When you hear the name Tesla, you usually stop and listen. Tesla has built a well-known brand with electric vehicles (EVs). Then, they announced the Powerwall, a solar battery, and most recently, the Solar Roof, a mix of solar and non-solar tiles that is meant to replace a typical solar system. Elon Musk is a smart guy – combining the power of solar with EVs. The ideas he has make sense, but does the investment? Now that the long-awaited solar tile system is available, it’s worth asking – is the Tesla Solar Roof worth the investment?
Why Solar Tiles Entice Consumers
There are consumers who whose tastes run counter to the aesthetic of conventional solar panels. They don’t like the look of solar panels – they just can’t get over the industrial appearance. For the solar energy convert of course this question makes no sense since, to the converted, the philosophy of solar in itself is beautiful. But beauty is in the eye of the beholder, and so for those who are reluctant to go solar because of the physical aesthetic of conventional panel, the prospect of solar tiles integrating seamlessly into your roof may have traction.
The Tesla Solar Roof Investment
The textured, Tuscan, smooth and slate finishes offered by Tesla allow consumers a small, but meaningful choice with look, something previous solar paneling couldn’t. Its seamless integration into almost any architectural style makes it friendly for homeowners looking to invest in both a new roof and clean energy all at once.
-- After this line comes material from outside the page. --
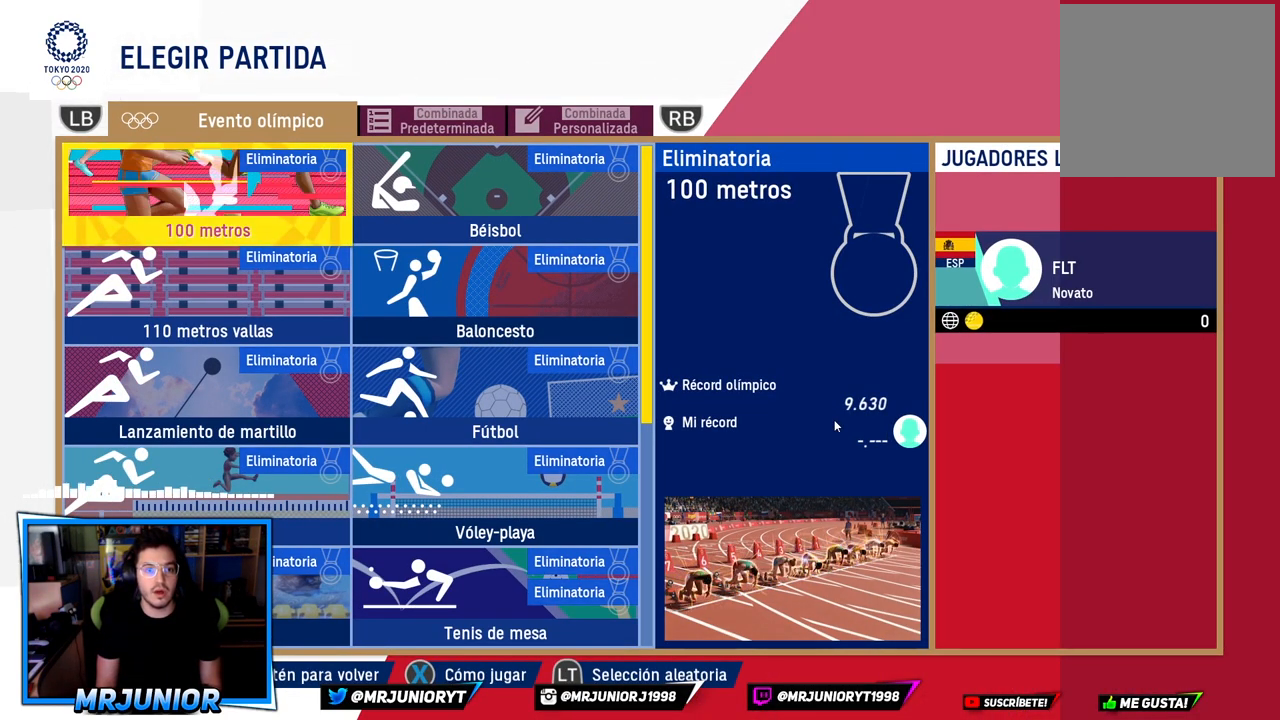
{"buttons": [], "left_stick": "center", "right_stick": "center", "events": []}
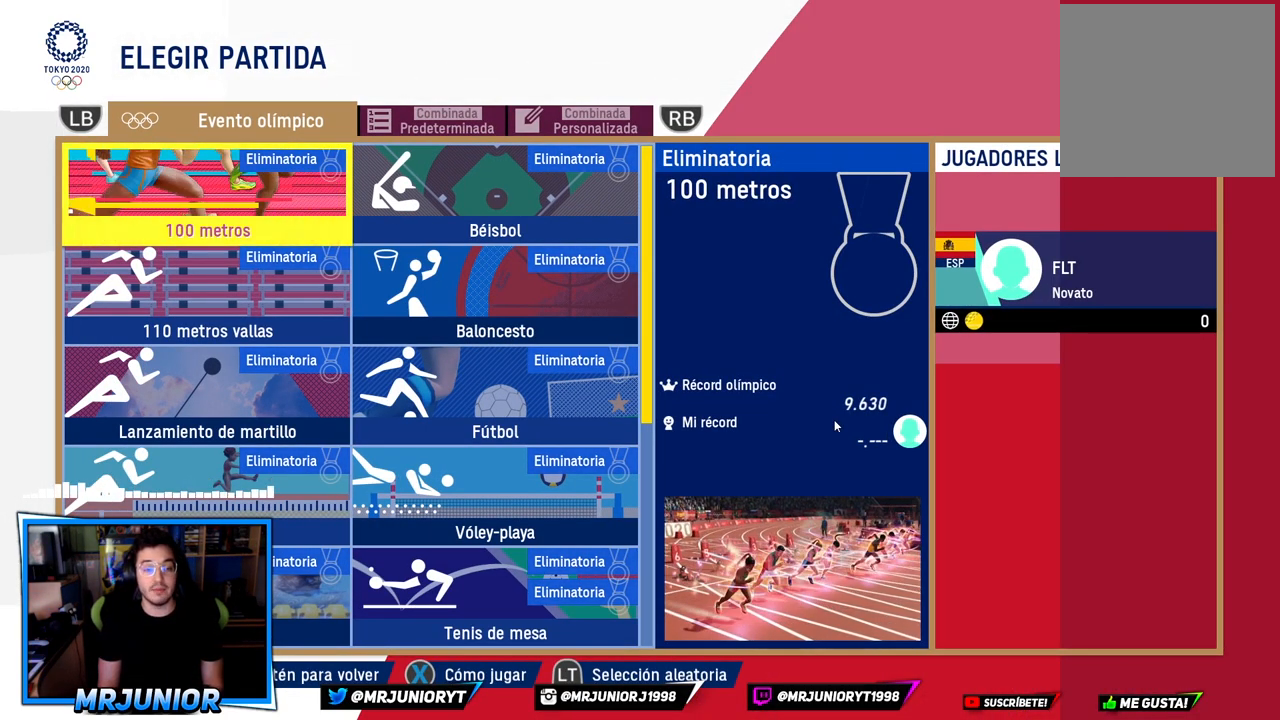
{"buttons": [], "left_stick": "center", "right_stick": "center", "events": []}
However, the upfront price tag can be a bit (or perhaps more than a bit) of a shock.
The average home in the United States is 2,467 square feet. According to Tesla’s handy solar calculator, the new system will set an average homeowner back $51,200 for a 70% solar roof. The company also recommends purchasing the additional, but optional, Powerwall battery to store all that new energy at $7,000, bringing the grand total of installation to $58,200.
The percentage of solar paneling is an important metric when deciding if you really want to buy the system. It all depends on a homeowner’s energy needs, if the roof is partly shaded or sunny and how much he or she already spends on electricity each month. When all these things are considered, the ratio of solar paneling and non-solar paneling can greatly vary, as well as the price.
For example, if the typical American home only purchases 40% solar tiles the price drops to $36,700, plus the $7,000 battery, totaling $43,700. And that 40% may be all you need. As Tesla noted on its site, “If you choose to increase the portion of your roof covered with solar tiles, your home may generate more electricity than it needs. In this case, you may not realize the full value of energy your Solar Roof produces.”
To help combat the sticker shock, Tesla also noted the tax credits associated with buying solar. For the 70% solar roof, homeowners may be looking at a tax credit of $15,900, while a 40% solar home can expect a $10,000 credit. The company also explained that over 30 years, a 70% solar roof will generate $73,500, meaning a homeowner could net profit $31,200 over 30 years.
But still, the price is a tremendous leap from traditional roofing. According to the calculator provided by Roofing Calculator, to completely replace the average home’s roof with traditional shingles will only set owners back between $9,000- $14,000.
Worth the Investment?
But, if you have the money, are looking to invest in your home’s future, need a new roof and want to improve the environment for all, it’s money well spent, especially when considering composition shingles need to be replaced every 12-20 years, wood shingles every 20-25 years, and asphalt shingles, the most common roof in the United States, needs replacing every 15-30 years. While Tesla’s solar panels will likely need replacing at some point, the company’s lifetime warranty means homeowners won’t be paying an eye-watering amount each time a shingle breaks.